The One Chair Project is the initiative of Chester-based photographer, Sam Riley. The people of Chester were asked to nominate a person to the CHAIR. A cultural hero, an inspiration to others but mainly someone who was adding to the contemporary culture of the city.
Eighteen people were selected as the local cultural heroes and to have their portraits in the CHAIR created by Sam. Now these people are celebrated in an exhibition which runs for two months at 61 Watergate Street Row South.
In order to facilitate the exhibition, co-working hub Industry Chester, set up by Andrew Davey, is moving to the venue for the duration of the event.
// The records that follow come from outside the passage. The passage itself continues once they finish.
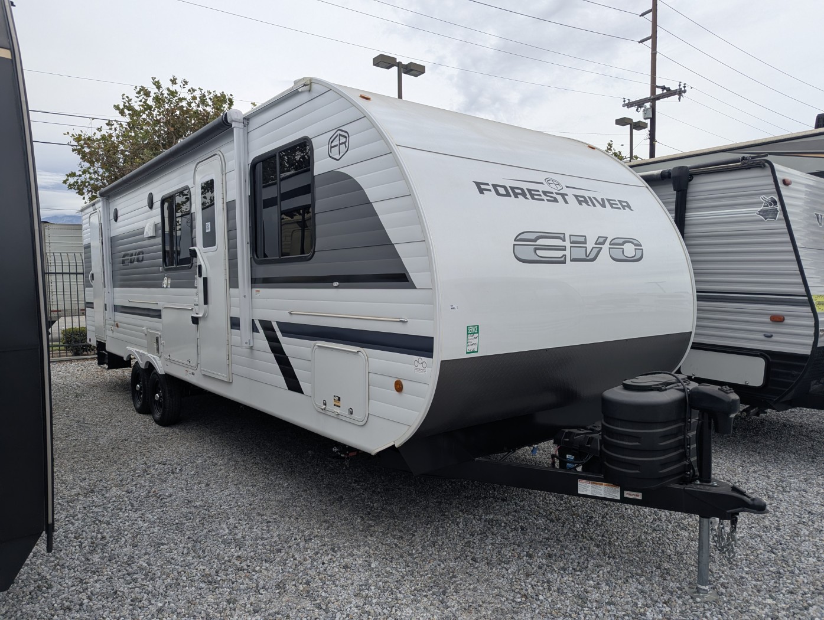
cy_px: 310
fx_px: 572
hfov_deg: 71.5
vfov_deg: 56.9
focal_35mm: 24
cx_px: 412
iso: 49
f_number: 1.85
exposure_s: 1/1715
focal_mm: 6.81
This will provide an opportunity to further explore the idea of collaboration and co-working in Chester.
Local architect (and one of the chosen eighteen) Andy Foster discussed the projects with Sam & Andrew:
AF: What motivated you to set up the One Chair Project?
Sam: Frustration mostly, to be honest. I kept hearing people having a winge about there not being enough culture in Chester and comparing the city unfavourably with Liverpool and Manchester. I also wanted to find out what was out there. I knew people here didn’t have marketing budgets for creative projects and consequently you often didn’t find out about things until after they’d happened. But there were things happening. So my idea for the One Chair Project was a way of finding out what was going on in Chester and who was working behind the scenes .
AF: How easy was it to get the thing going in the first place?
Sam: To get things going was pretty easy. I think people got on to it fairly quickly and nominations just started coming in. One of the best ways to get something out there is to include a lot of people and give them some ownership of the project.
AF: But then over a year has passed since people were nominated, what’s been the problem
Sam: We needed the right space. Which meant not a commercial gallery. We wanted to tell people what was going on but that had to be in the right environment. If we’d just put it in any old gallery it would have been for the tourists. But this isn’t for the tourists, its for the people of Chester. Being on the rows is positive. It’s in an area that could do with some regeneration. So that’s another benefit. The main frustration was about trying to get a public space, trying to deal with the various bodies in Chester. We went round and round in circles trying to find someone who would give us a space. It took us ten months to sort something out but we’re very grateful that the local authority have provided an empty shop unit.
AF: So the exhibition and co-working space will run for two months. What do you hope to get out of it?
Sam: The best I could hope for is that a lot of people see the work and start getting behind the people that are featured in the One Chair Project and that the co-working space is a success. The reason I invited Industry in to the space is so that we could provide an example of what a pop-up can do, especially a creative one, for the city of Chester. It’s about educating people as to what can be done. I’d like to see creatives and other people coming to work here and collaborating on other projects. Its just a starting point.
AF: What is industry?
Andrew: Industry is a co-working business based at the Canal Warehouse Workshops. We’ve opened up the studio space where we run our web-design business, Reasonably Good, to other creatives. What we’re doing at Watergate Street is developing this idea into a City centre project. Exploring what a co-working space could be within Chester and how it could flourish. Whilst we're here we will gain an insight in to what type of model will work and what's important to people.
AF: Who’s involved already?
Andrew: Myself and Rhys Harry run Industry, and we’ve grown it to seven people that attend already, just by word of mouth. Andy Taberrer - business consultant, Adam Kirkup - copywriter, Dave Wright - web designer, Marc Aspinall - illustrator, Gareth Scott - illustrator and Rhys and I are Reasonably Good.
AF: And how did you hook up with Sam to be involved with the One Chair Project?
Andrew: Its been a bit of a journey for a collective of people trying to make Chester more of a vibrant place. Sam is trying to highlight people who do this already through the One Chair project. People who perhaps don't get the exposure they deserve for their contribution to contemporary culture. The co-working and collaboration ideas Industry is exploring fit in well with this. More creative innovation can happen when people with different disciplines work in the same space. They bounce off each other and creativity emerges. One Chair and Industry sit within the themes of creativity, collaboration and contemporary culture.
AF: What would be the best thing for you to come out of this?
Andrew: It’s about making inroads, showing people that this type of idea is wanted and could thrive in Chester. That co-working and collaboration between freelancers, small businesses and the university can work. Investigating the way it might work and trying new things out. At the moment we're working on informed hunches from what functions well in other cities. In Chester there have been some failed attempts, so we want to delve deeper, make people aware of the concept and discuss it openly as a starting point for the next thing to happen.
The One Chair Project & Industry Chester are at 61 Watergate Street South from 15 February until 15 April.